[Work to be completed]
Pick out all lines with the word "down" from the records that follow.

───── Given records ─────

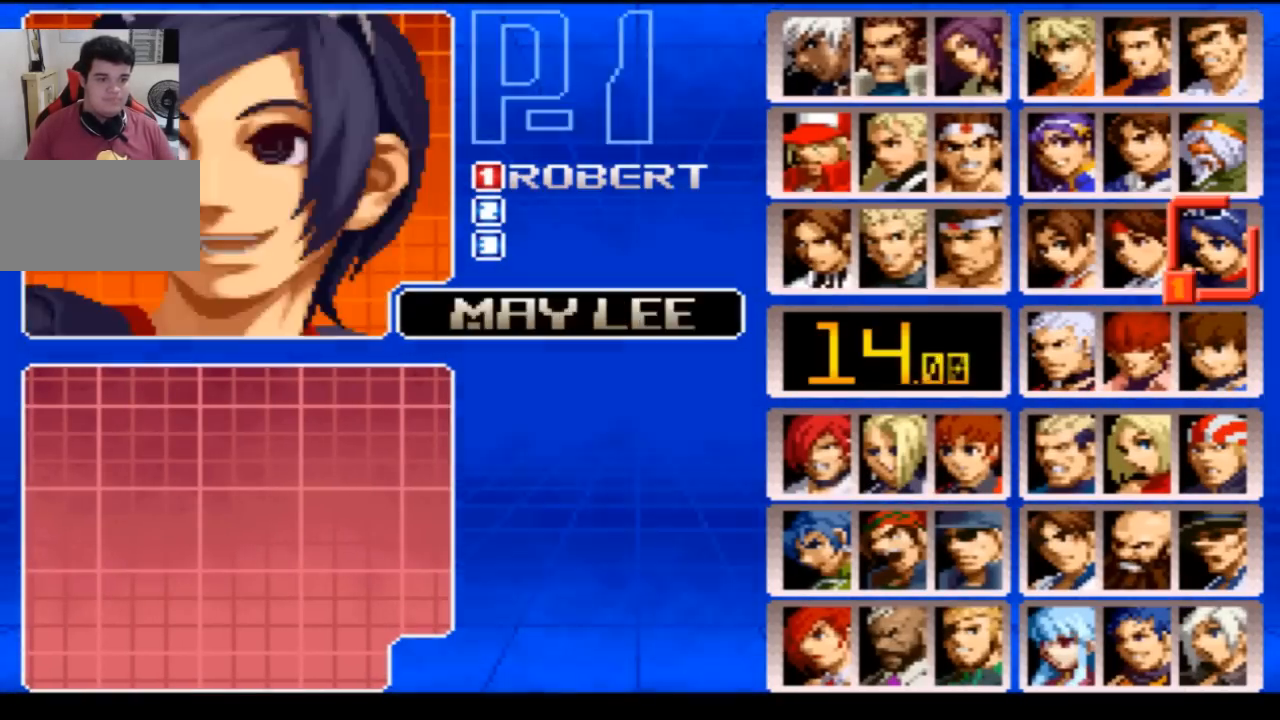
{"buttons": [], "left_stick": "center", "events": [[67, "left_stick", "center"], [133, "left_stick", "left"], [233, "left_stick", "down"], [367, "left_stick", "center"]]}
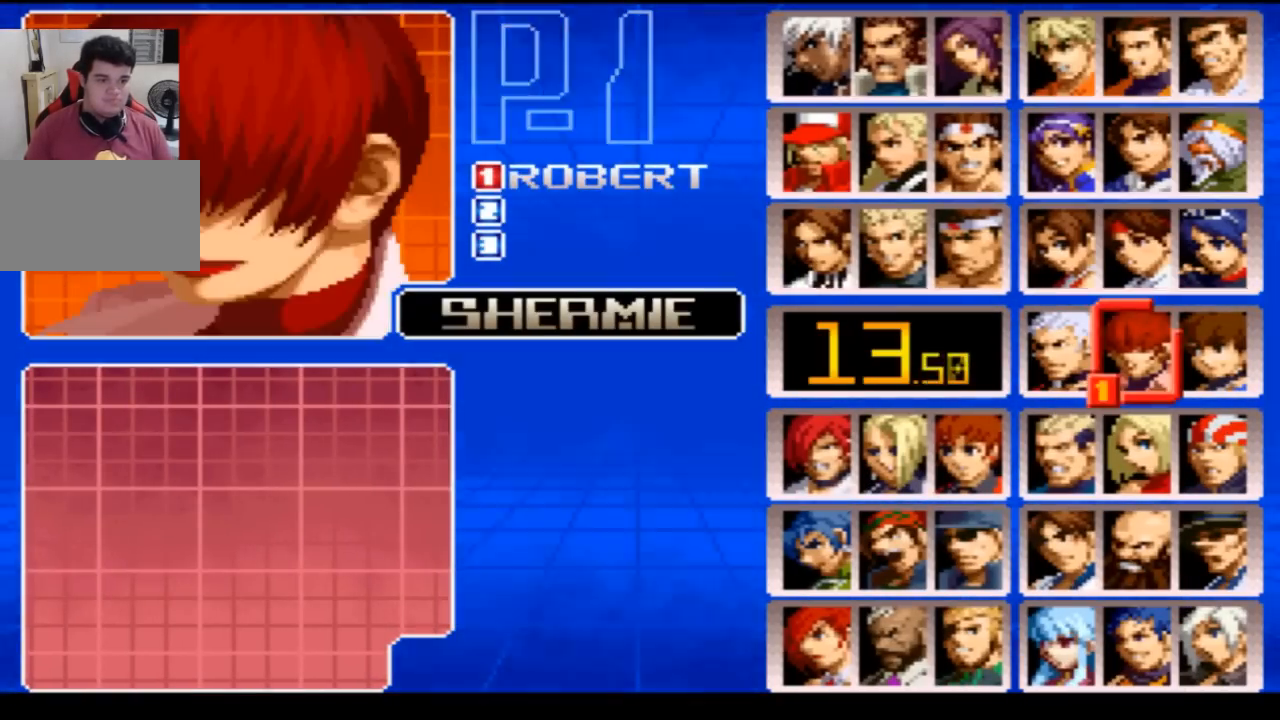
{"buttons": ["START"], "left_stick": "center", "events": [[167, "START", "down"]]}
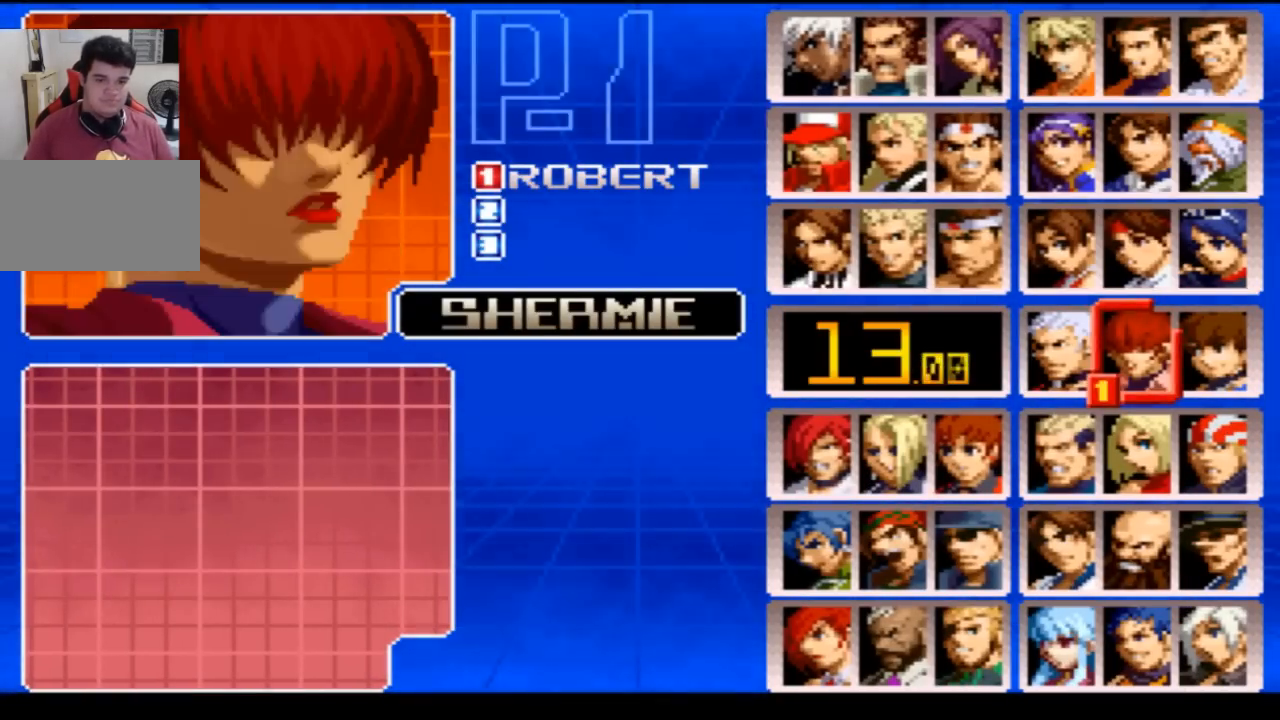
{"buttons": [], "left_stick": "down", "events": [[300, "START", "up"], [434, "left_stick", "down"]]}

─────
───── Given records ─────

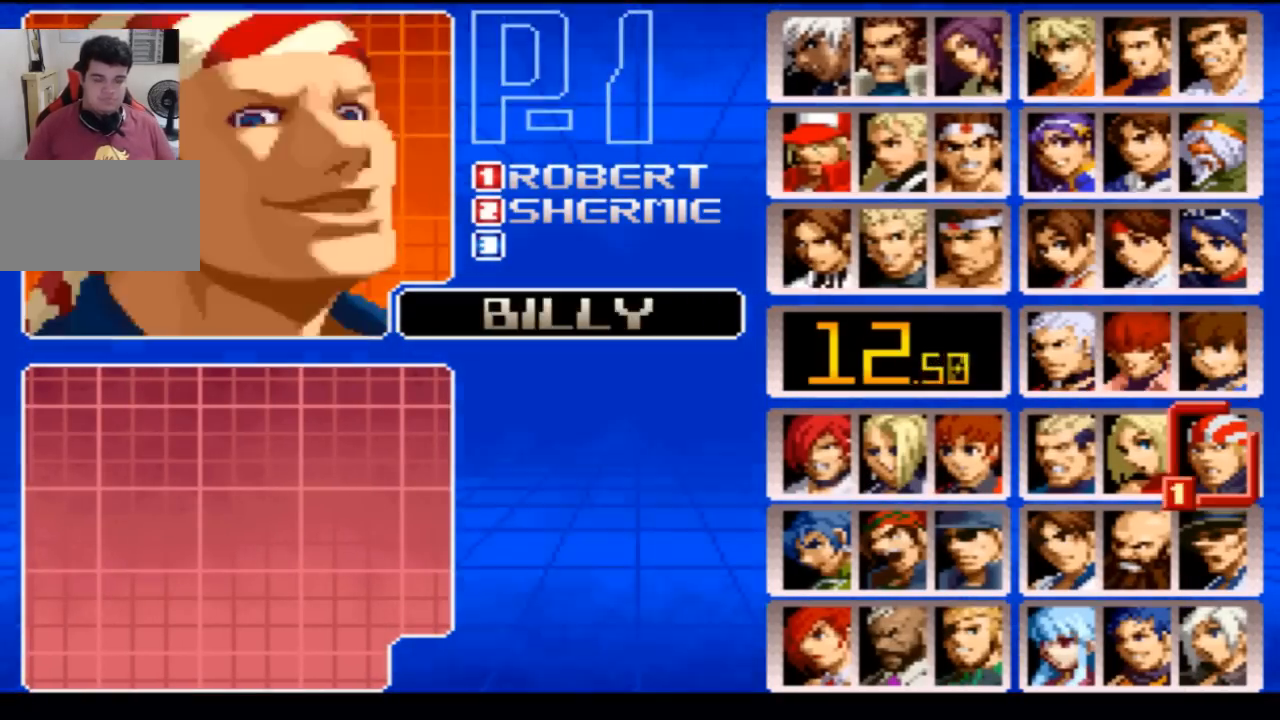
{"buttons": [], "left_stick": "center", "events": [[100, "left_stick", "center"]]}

─────

[Answer]
{"buttons": [], "left_stick": "center", "events": [[67, "left_stick", "center"], [133, "left_stick", "left"], [233, "left_stick", "down"], [367, "left_stick", "center"]]}
{"buttons": ["START"], "left_stick": "center", "events": [[167, "START", "down"]]}
{"buttons": [], "left_stick": "down", "events": [[300, "START", "up"], [434, "left_stick", "down"]]}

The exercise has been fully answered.